Figure 6 indicates that heating time has not marked effect on degradation rate of the films. With the heating time going up, degradation rate is increasing and reaches the max. at 0.5 h, after that crystal grains of the film grow bigger with the increasing of heating time; besides that the amount of rutile is also increasing. All of these leads to poor photocatalytic performance.

614243.fig.006
Figure 6: The different film annealing time to photocatalytic degradation ratio of methyl orange.

According to the method stated at the beginning, but 1% AgNO3 was added into the sol to prepare Ag/TiO2 films heated for different hours.

Figure 7 indicates that antibacterial rate of the films is improved within the heating time 0 h to 2 h and is steady within 1 h to 2 h, but when the heating time keep up increasing, the antibacterial rate goes down markedly.
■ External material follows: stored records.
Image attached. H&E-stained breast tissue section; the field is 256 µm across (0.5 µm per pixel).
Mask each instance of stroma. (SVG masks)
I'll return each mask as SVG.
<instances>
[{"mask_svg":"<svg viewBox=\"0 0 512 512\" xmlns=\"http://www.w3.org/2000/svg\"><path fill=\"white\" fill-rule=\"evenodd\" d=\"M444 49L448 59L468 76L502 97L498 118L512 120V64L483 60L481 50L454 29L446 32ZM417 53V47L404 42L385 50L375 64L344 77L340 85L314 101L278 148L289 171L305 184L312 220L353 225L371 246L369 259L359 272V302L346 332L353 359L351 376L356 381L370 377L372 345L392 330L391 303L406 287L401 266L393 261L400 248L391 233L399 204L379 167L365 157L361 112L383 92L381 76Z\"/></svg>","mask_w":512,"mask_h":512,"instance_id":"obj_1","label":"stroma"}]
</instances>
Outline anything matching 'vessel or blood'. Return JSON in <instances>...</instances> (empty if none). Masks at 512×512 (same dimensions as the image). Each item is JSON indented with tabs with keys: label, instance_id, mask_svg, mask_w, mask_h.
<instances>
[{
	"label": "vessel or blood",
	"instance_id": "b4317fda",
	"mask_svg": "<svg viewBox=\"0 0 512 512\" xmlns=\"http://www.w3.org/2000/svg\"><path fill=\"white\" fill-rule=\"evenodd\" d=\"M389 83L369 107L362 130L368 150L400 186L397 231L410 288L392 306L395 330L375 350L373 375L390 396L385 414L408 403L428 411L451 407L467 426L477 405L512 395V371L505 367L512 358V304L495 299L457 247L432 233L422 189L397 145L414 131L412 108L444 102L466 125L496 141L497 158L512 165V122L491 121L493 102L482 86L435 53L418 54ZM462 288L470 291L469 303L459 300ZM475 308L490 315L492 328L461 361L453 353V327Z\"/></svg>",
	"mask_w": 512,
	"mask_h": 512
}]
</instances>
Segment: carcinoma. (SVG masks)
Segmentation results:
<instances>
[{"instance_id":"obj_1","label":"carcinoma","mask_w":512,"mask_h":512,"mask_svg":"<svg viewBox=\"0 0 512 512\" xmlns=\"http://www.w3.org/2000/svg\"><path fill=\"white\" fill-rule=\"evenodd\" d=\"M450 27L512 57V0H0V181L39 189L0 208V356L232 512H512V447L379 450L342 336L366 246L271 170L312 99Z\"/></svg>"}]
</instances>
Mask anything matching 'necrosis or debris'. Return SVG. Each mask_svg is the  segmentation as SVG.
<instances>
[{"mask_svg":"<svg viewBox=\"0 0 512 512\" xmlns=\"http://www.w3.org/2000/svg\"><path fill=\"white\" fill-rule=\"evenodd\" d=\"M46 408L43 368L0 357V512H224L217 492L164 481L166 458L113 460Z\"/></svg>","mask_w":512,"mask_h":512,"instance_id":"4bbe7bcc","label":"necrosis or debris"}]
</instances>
It may because more and more AgNO3 in the film gradually turn into elementary substance or silver oxide.

614243.fig.007
Figure 7: The Antibacterial property of the film at different annealing time.

4. Conclusion

Embedding of Ag+ helps to improve the photocatalytic and antibacterial performance, the optimum amount and type of Ag embedding in the film is 3% AgNO3. With the film layers’ adding, the film’s photocatalytic and antibacterial performance are improved. The optimum layers of film is 3. To compromise the photocatalytic and antibacterial performance, 350°C is chosen as the optimum heating temperature. Heating time from 0 h to 3 h has not marked effect on degradation rate of the films. But heating time has concern with the film’s antibacterial rate, the optimum heating time would be 2 h.